> **Stored items**:
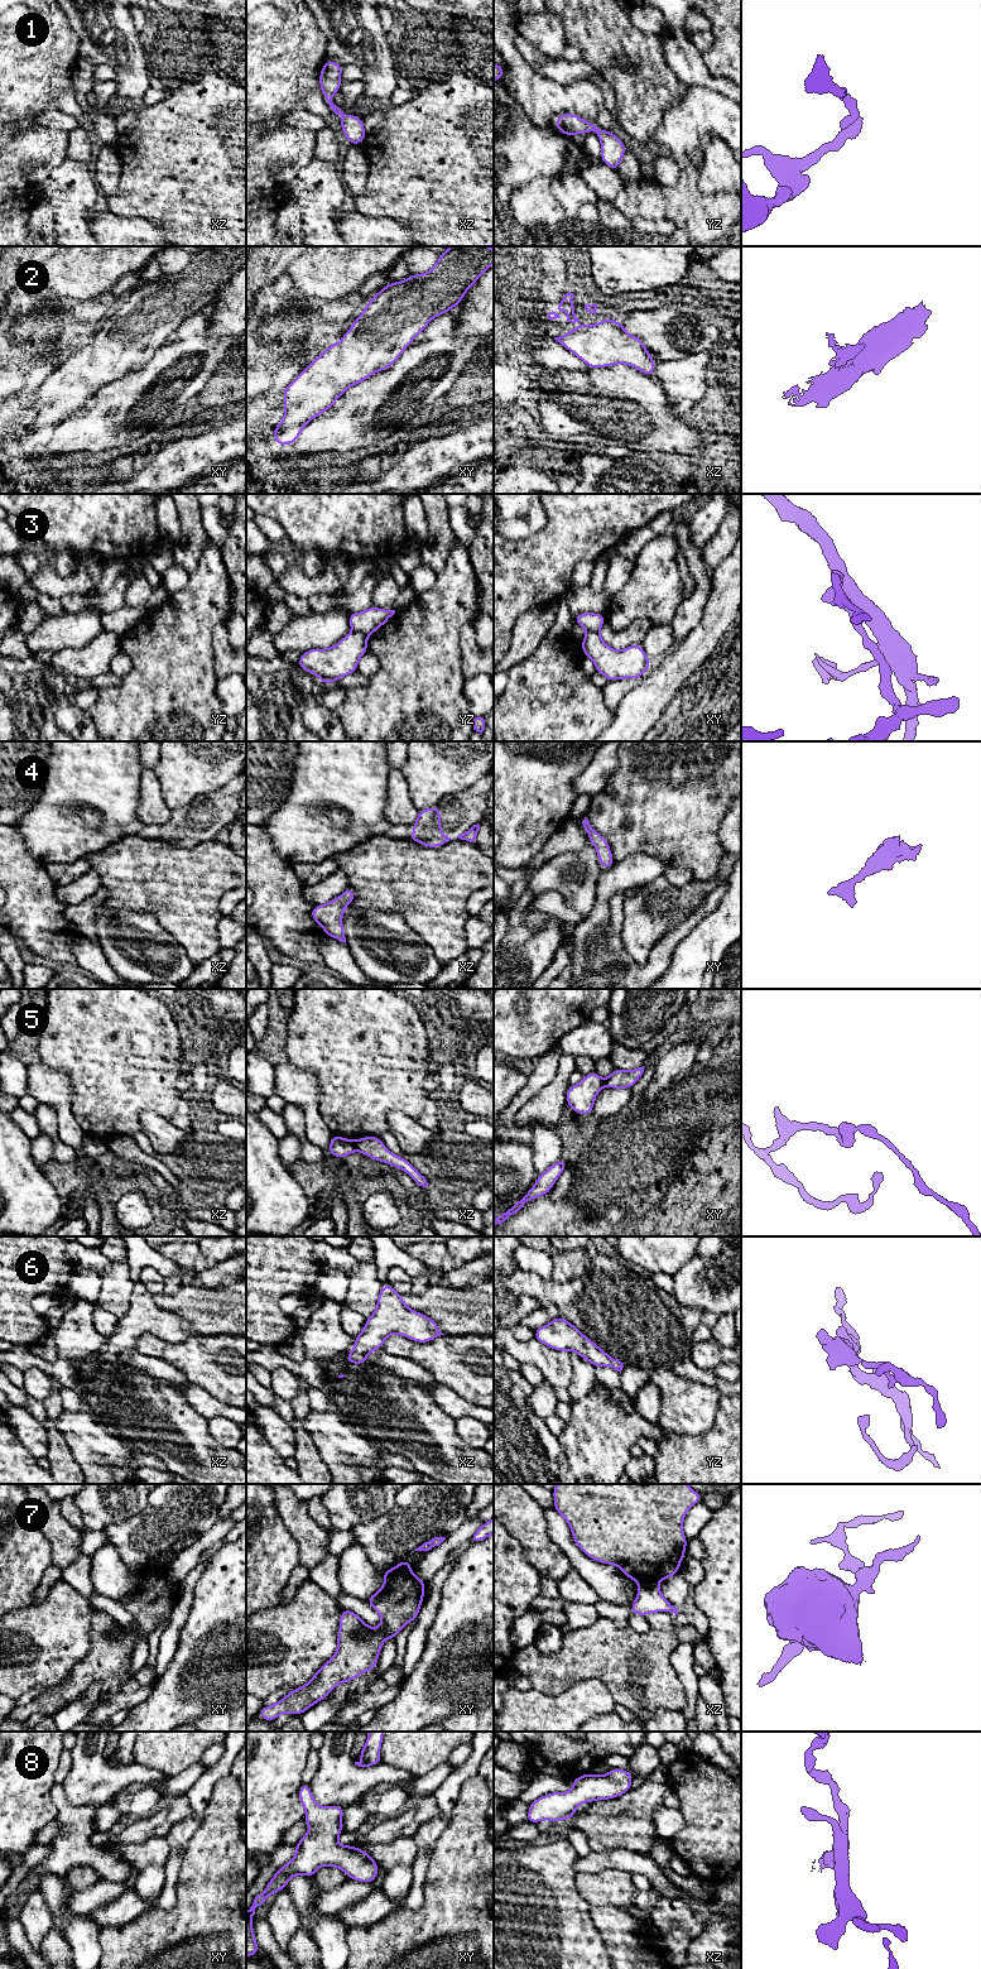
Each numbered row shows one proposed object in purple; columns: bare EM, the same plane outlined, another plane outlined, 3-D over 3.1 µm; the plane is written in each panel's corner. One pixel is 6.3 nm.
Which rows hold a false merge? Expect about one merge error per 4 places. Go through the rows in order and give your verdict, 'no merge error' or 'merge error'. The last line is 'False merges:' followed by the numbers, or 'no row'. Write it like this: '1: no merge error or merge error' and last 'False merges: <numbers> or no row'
1: no merge error
2: no merge error
3: merge error
4: no merge error
5: merge error
6: no merge error
7: merge error
8: no merge error
False merges: 3, 5, 7

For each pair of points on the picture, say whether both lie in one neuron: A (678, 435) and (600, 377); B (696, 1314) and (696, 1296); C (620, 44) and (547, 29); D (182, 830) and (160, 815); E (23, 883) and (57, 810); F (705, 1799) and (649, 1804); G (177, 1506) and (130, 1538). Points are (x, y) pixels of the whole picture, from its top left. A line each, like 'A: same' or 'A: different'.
A: same
B: different
C: different
D: different
E: different
F: different
G: same

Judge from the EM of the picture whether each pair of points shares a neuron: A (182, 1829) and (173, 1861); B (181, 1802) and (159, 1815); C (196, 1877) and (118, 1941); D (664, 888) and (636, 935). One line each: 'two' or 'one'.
A: one
B: one
C: one
D: one

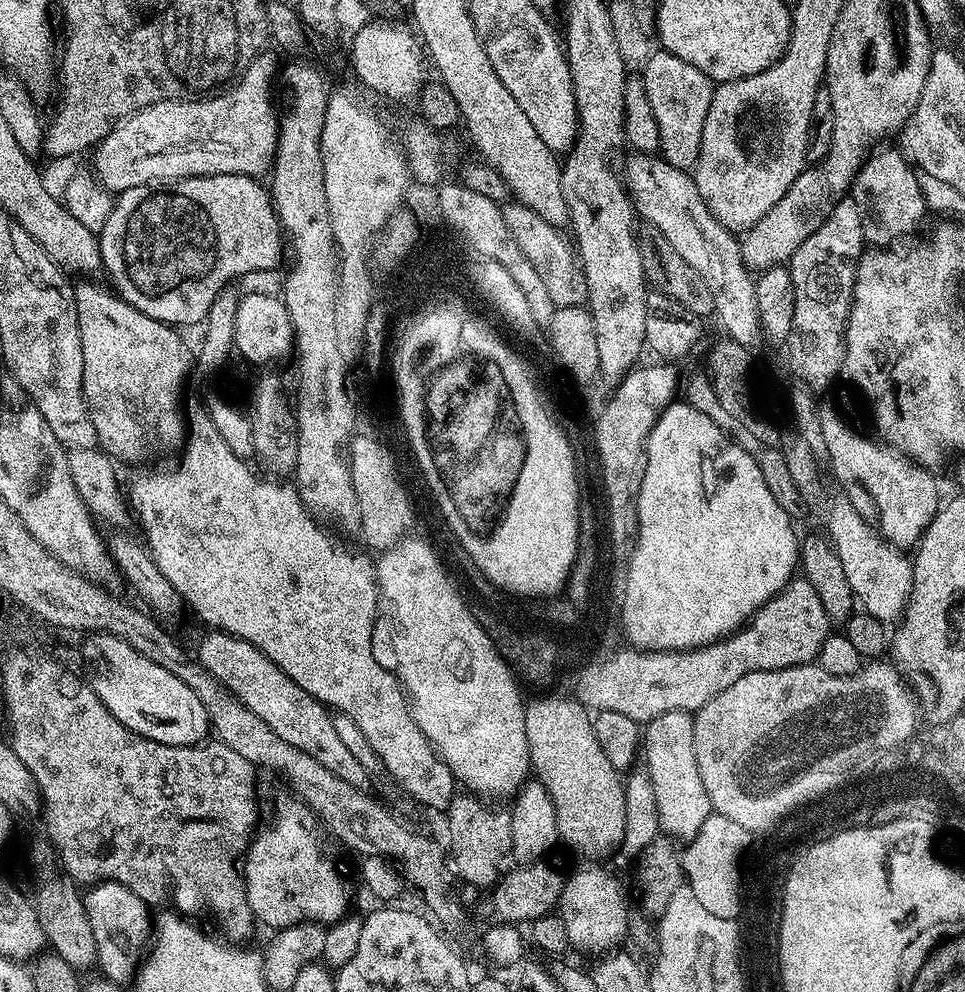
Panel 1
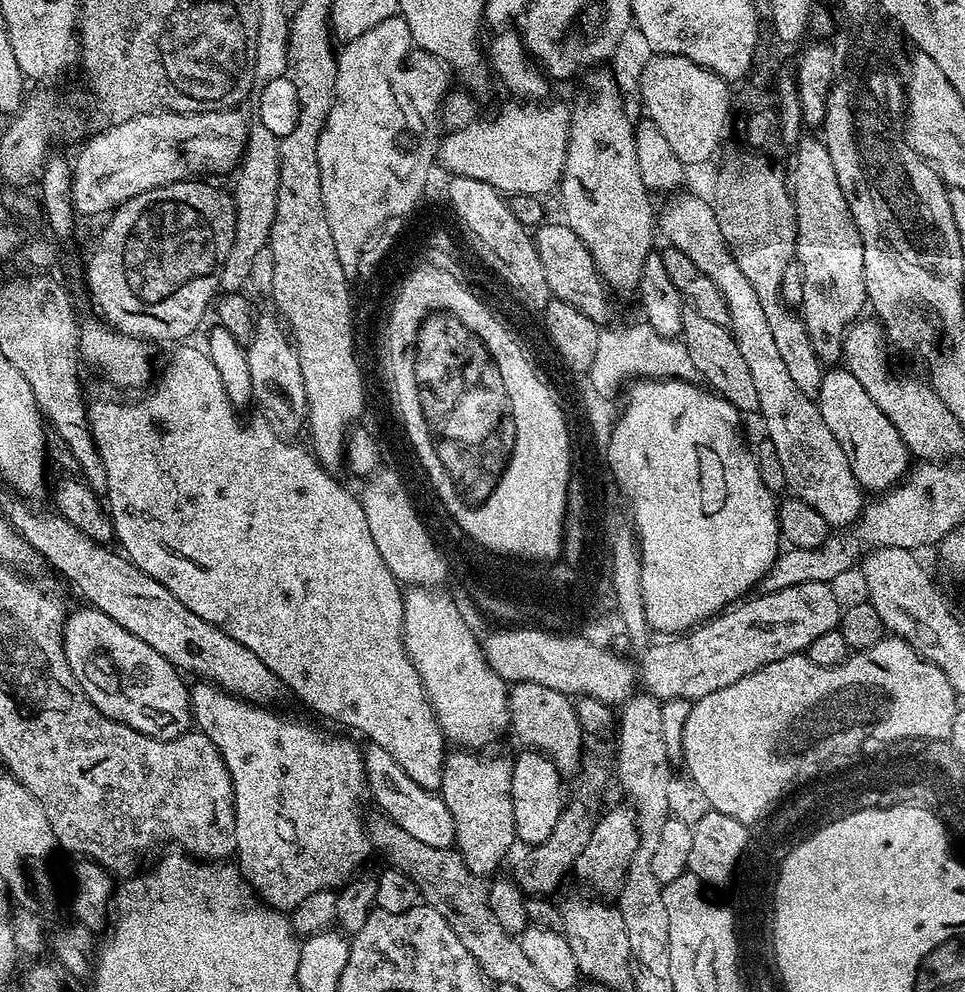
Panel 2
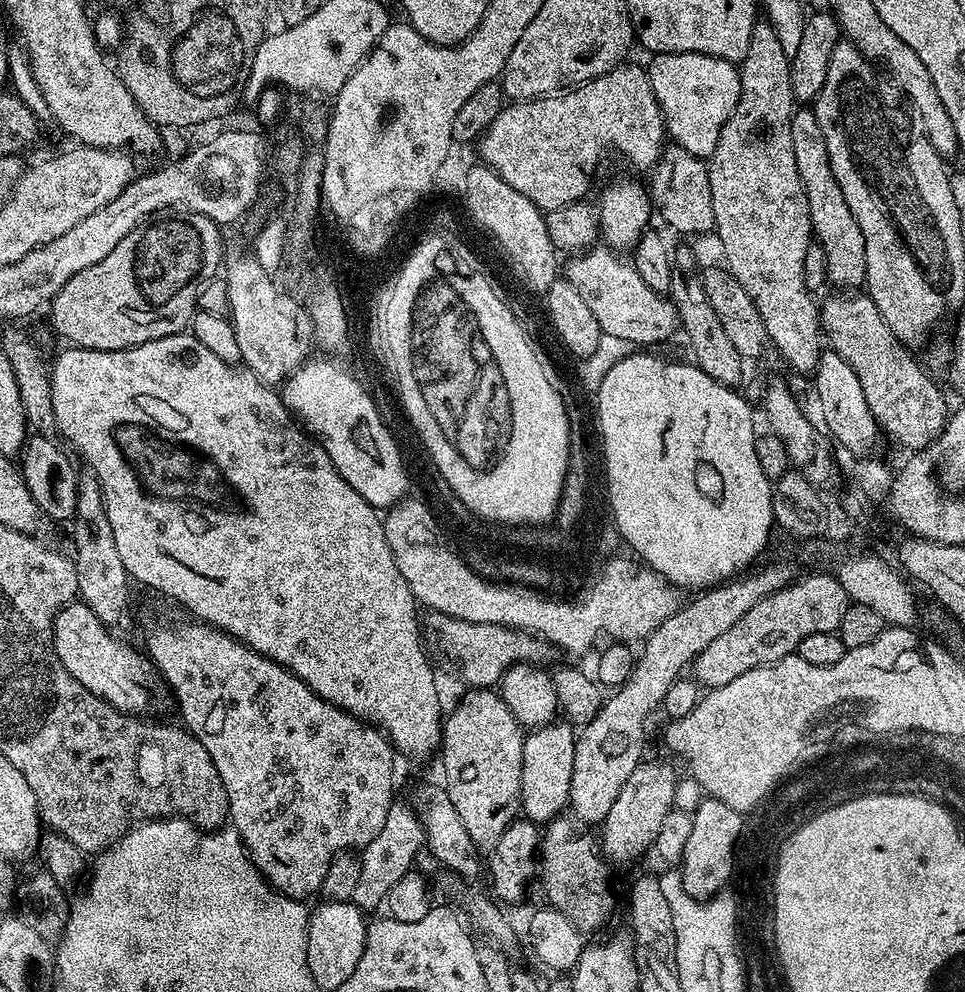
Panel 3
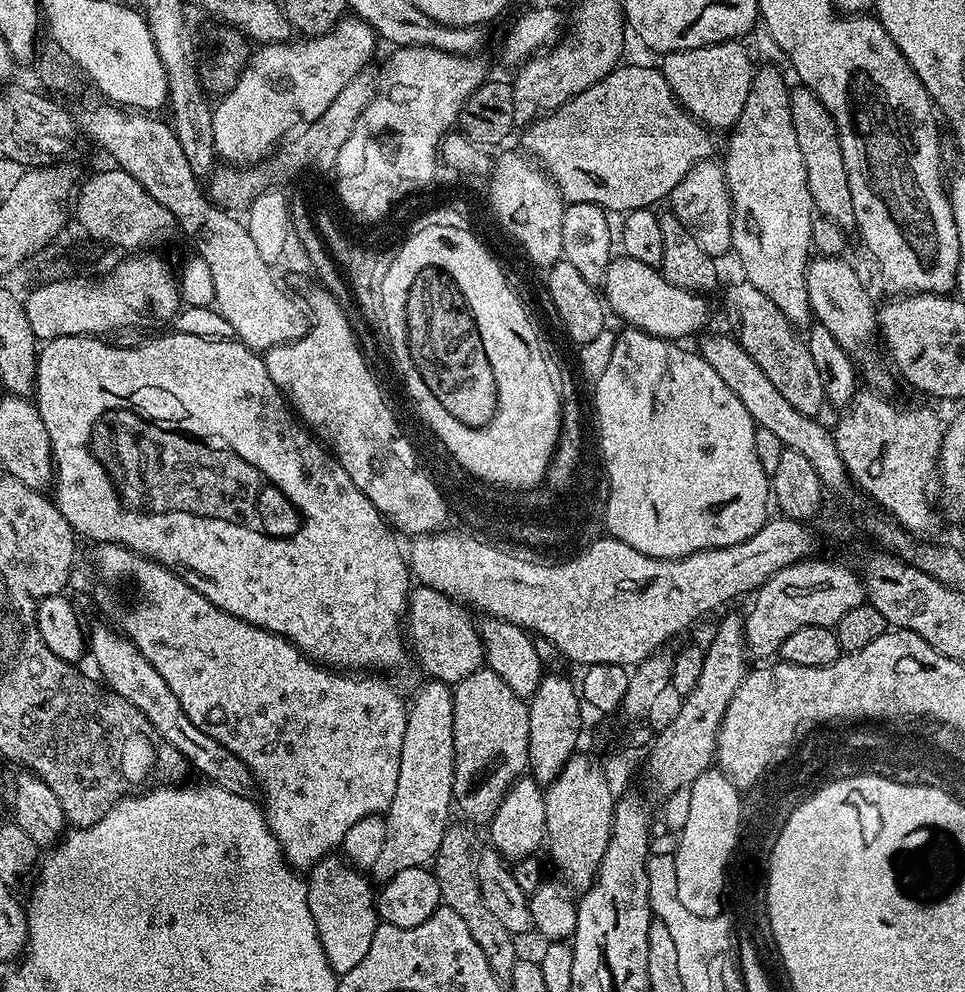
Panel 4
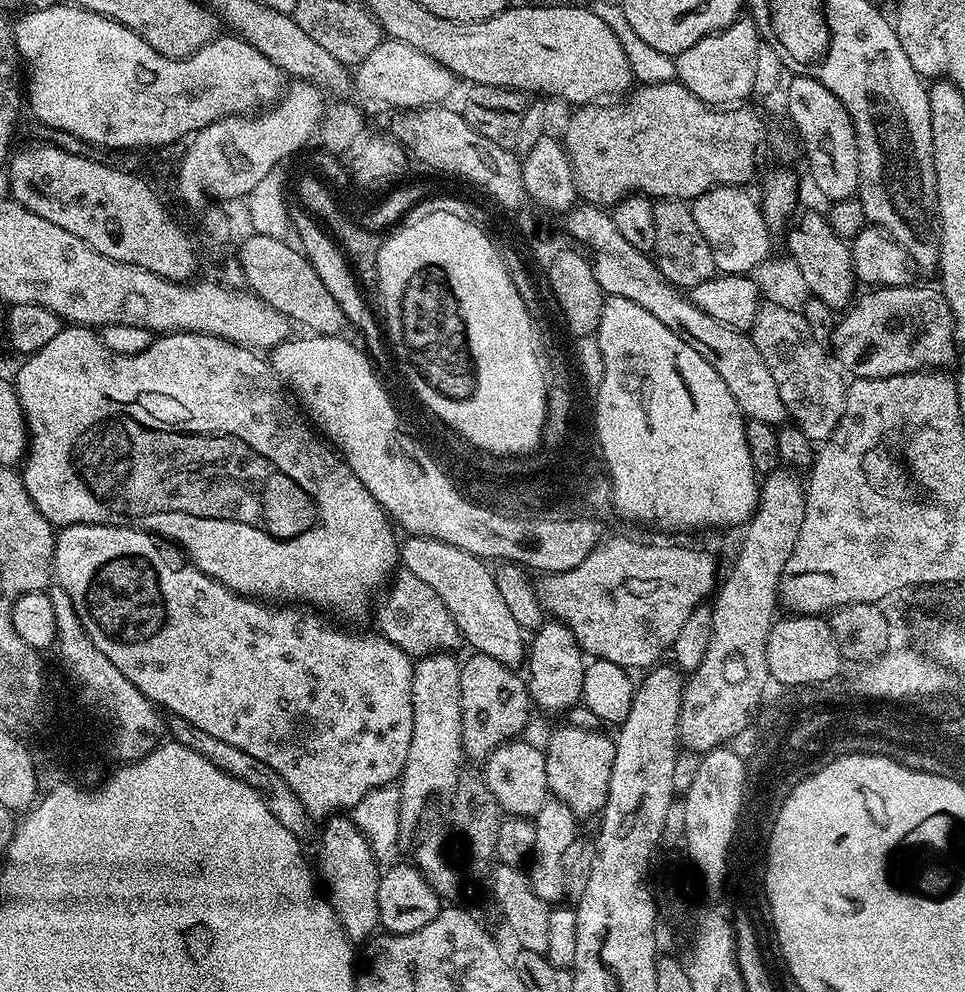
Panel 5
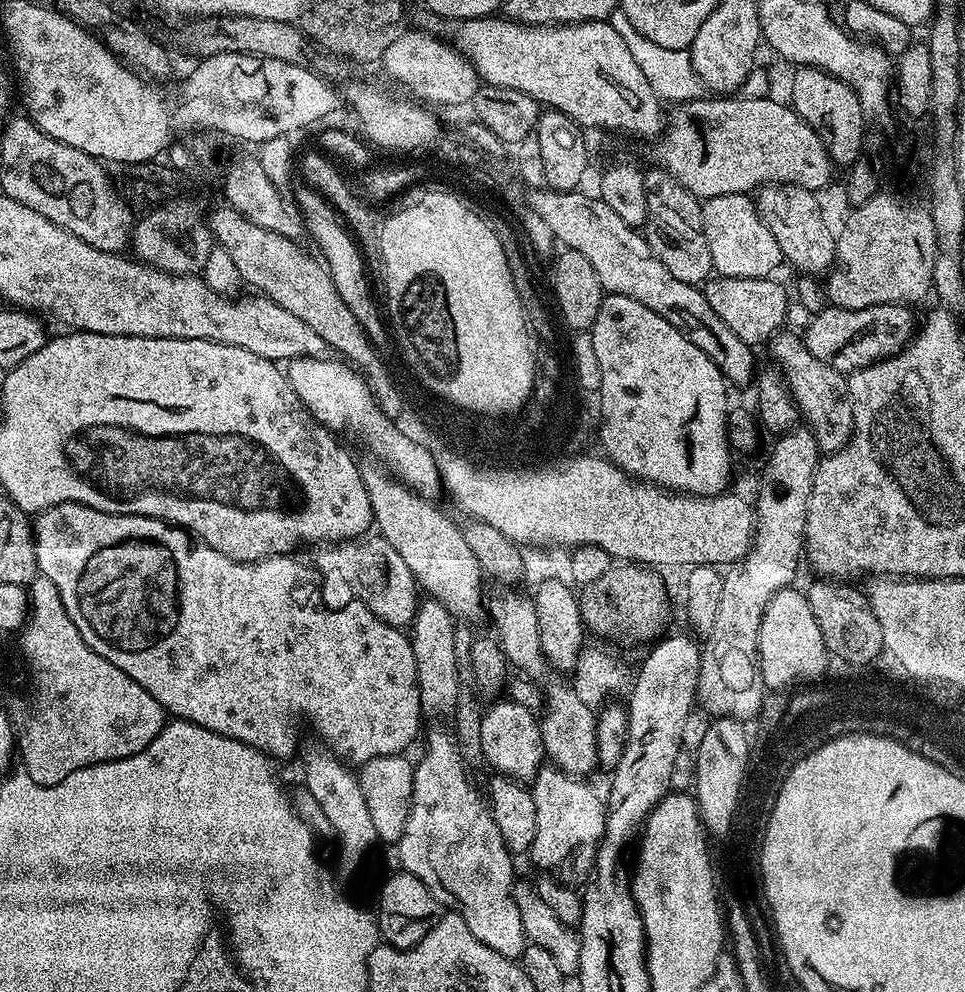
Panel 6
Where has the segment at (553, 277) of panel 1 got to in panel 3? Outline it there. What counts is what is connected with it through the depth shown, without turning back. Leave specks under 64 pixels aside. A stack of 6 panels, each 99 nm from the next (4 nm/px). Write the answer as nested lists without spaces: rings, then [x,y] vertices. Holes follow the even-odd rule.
[[[593,246],[583,254],[576,254],[566,264],[566,279],[582,296],[594,314],[603,335],[626,338],[629,346],[652,346],[677,335],[680,316],[676,305],[667,295],[650,290],[638,274],[635,264],[619,260],[617,253],[607,246]]]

> **Task prompt**: Return each line above exactly; any pictures are to be skipped.

> **Answer to this exercise**:
Each numbered row shows one proposed object in purple; columns: bare EM, the same plane outlined, another plane outlined, 3-D over 3.1 µm; the plane is written in each panel's corner. One pixel is 6.3 nm.
Which rows hold a false merge? Expect about one merge error per 4 places. Go through the rows in order and give your verdict, 'no merge error' or 'merge error'. The last line is 'False merges:' followed by the numbers, or 'no row'. Write it like this: '1: no merge error or merge error' and last 'False merges: <numbers> or no row'
1: no merge error
2: no merge error
3: merge error
4: no merge error
5: merge error
6: no merge error
7: merge error
8: no merge error
False merges: 3, 5, 7

For each pair of points on the picture, say whether both lie in one neuron: A (678, 435) and (600, 377); B (696, 1314) and (696, 1296); C (620, 44) and (547, 29); D (182, 830) and (160, 815); E (23, 883) and (57, 810); F (705, 1799) and (649, 1804); G (177, 1506) and (130, 1538). Points are (x, y) pixels of the whole picture, from its top left. A line each, like 'A: same' or 'A: different'.
A: same
B: different
C: different
D: different
E: different
F: different
G: same

Judge from the EM of the picture whether each pair of points shares a neuron: A (182, 1829) and (173, 1861); B (181, 1802) and (159, 1815); C (196, 1877) and (118, 1941); D (664, 888) and (636, 935). One line each: 'two' or 'one'.
A: one
B: one
C: one
D: one

Panel 1
Panel 2
Panel 3
Panel 4
Panel 5
Panel 6
Where has the segment at (553, 277) of panel 1 got to in panel 3? Outline it there. What counts is what is connected with it through the depth shown, without turning back. Leave specks under 64 pixels aside. A stack of 6 panels, each 99 nm from the next (4 nm/px). Write the answer as nested lists without spaces: rings, then [x,y] vertices. Holes follow the even-odd rule.
[[[593,246],[583,254],[576,254],[566,264],[566,279],[582,296],[594,314],[603,335],[626,338],[629,346],[652,346],[677,335],[680,316],[676,305],[667,295],[650,290],[638,274],[635,264],[619,260],[617,253],[607,246]]]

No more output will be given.